__TRY IT__.
Edit the records from the first line up to and including the line with "ez diogu ezkerrari onartuko." by putting "septiembre" in place of "agosto", and leave everything else the same. Write out only those lines.

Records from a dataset
↓
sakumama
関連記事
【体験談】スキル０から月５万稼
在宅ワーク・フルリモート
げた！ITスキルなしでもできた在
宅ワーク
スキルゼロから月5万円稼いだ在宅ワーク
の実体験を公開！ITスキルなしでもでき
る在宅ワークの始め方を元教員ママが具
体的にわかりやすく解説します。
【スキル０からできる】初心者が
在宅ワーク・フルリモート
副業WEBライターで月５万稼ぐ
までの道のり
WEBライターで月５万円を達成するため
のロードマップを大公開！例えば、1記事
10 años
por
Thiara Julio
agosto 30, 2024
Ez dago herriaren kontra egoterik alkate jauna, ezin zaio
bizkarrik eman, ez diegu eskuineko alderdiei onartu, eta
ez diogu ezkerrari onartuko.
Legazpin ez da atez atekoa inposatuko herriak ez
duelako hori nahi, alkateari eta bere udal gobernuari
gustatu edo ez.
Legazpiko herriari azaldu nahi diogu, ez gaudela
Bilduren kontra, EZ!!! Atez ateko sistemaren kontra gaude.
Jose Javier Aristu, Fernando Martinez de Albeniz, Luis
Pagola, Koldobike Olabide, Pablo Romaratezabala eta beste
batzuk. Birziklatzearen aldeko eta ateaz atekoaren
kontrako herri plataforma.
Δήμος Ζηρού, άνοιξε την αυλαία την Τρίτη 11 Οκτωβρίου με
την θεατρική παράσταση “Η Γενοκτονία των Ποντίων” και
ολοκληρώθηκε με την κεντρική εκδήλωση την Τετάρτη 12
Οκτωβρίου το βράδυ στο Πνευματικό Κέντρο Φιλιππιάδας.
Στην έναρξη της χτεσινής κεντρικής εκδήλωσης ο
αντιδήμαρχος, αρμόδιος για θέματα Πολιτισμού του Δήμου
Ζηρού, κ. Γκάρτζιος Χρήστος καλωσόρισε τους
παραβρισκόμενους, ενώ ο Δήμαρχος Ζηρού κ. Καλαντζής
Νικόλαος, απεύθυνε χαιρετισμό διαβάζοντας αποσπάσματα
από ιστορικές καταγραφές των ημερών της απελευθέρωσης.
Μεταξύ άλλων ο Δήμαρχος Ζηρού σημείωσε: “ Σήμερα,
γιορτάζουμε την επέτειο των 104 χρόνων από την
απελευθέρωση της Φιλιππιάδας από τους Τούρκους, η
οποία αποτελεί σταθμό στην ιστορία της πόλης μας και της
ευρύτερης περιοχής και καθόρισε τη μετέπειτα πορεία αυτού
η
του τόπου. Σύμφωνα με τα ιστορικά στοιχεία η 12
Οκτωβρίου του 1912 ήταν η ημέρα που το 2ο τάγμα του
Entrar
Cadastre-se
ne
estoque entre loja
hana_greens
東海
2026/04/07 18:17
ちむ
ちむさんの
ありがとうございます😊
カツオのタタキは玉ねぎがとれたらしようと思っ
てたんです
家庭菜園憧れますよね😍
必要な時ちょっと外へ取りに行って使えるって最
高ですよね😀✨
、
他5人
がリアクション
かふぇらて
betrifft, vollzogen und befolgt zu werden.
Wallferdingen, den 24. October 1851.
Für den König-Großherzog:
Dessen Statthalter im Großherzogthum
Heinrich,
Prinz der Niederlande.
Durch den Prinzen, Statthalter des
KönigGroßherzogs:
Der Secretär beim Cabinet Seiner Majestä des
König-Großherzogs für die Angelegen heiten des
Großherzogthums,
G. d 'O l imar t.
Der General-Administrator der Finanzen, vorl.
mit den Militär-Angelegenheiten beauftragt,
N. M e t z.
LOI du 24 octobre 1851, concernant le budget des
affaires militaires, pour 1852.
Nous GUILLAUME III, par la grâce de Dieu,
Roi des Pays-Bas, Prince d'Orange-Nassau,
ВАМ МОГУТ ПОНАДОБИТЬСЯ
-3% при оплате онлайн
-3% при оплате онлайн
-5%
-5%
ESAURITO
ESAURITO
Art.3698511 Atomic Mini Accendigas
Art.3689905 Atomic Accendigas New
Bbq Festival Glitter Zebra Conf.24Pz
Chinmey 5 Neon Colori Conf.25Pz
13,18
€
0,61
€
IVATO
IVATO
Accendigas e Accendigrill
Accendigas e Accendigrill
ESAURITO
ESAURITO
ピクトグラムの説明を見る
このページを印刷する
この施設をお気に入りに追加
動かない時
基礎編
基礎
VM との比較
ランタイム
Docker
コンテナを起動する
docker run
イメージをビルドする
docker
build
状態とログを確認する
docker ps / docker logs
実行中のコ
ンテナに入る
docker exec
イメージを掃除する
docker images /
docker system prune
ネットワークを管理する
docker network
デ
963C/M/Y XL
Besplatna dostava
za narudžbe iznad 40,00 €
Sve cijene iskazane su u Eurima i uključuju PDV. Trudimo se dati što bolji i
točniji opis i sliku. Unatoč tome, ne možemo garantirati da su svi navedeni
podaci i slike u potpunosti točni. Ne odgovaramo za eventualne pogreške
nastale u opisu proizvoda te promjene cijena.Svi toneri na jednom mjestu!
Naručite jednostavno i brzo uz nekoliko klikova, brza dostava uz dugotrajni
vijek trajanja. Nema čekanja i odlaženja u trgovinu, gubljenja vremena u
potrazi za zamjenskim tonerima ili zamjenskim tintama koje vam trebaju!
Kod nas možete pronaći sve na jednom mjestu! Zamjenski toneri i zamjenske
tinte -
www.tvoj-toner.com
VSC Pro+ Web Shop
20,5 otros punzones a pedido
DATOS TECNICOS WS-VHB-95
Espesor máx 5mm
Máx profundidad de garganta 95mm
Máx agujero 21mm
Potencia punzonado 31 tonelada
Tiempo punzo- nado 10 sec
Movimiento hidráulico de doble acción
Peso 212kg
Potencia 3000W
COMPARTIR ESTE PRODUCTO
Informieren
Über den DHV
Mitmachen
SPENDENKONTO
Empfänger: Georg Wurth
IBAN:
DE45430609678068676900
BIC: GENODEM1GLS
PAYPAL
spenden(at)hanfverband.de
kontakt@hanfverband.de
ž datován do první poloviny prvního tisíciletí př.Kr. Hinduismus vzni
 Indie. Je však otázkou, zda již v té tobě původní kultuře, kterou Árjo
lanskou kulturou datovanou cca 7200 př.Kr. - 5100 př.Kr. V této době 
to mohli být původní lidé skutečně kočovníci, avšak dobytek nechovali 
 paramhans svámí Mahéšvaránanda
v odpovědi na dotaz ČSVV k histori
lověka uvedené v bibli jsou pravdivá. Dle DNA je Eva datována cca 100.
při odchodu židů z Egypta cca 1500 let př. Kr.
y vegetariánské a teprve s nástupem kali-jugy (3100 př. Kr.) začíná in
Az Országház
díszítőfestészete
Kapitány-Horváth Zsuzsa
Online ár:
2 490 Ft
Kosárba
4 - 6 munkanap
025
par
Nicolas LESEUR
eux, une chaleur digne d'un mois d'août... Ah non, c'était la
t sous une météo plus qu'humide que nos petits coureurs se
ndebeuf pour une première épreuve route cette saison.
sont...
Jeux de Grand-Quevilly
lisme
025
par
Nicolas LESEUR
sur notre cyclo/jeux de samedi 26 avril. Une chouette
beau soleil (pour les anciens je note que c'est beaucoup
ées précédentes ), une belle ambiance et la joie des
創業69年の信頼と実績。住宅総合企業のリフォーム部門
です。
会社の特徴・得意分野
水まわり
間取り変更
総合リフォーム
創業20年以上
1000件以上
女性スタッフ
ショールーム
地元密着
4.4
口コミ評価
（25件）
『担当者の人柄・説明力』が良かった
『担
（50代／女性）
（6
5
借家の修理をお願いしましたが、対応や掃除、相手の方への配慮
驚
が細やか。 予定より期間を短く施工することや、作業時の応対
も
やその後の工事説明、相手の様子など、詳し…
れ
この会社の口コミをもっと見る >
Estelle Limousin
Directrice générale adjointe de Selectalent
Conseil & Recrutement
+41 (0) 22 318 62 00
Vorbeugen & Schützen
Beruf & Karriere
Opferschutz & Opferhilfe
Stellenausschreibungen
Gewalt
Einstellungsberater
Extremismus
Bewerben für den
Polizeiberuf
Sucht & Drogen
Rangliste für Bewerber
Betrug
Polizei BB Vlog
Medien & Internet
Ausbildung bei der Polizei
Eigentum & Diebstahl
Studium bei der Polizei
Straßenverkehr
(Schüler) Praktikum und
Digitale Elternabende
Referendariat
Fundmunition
↑
__ANSWER SPACE__.
sakumama
関連記事
【体験談】スキル０から月５万稼
在宅ワーク・フルリモート
げた！ITスキルなしでもできた在
宅ワーク
スキルゼロから月5万円稼いだ在宅ワーク
の実体験を公開！ITスキルなしでもでき
る在宅ワークの始め方を元教員ママが具
体的にわかりやすく解説します。
【スキル０からできる】初心者が
在宅ワーク・フルリモート
副業WEBライターで月５万稼ぐ
までの道のり
WEBライターで月５万円を達成するため
のロードマップを大公開！例えば、1記事
10 años
por
Thiara Julio
septiembre 30, 2024
Ez dago herriaren kontra egoterik alkate jauna, ezin zaio
bizkarrik eman, ez diegu eskuineko alderdiei onartu, eta
ez diogu ezkerrari onartuko.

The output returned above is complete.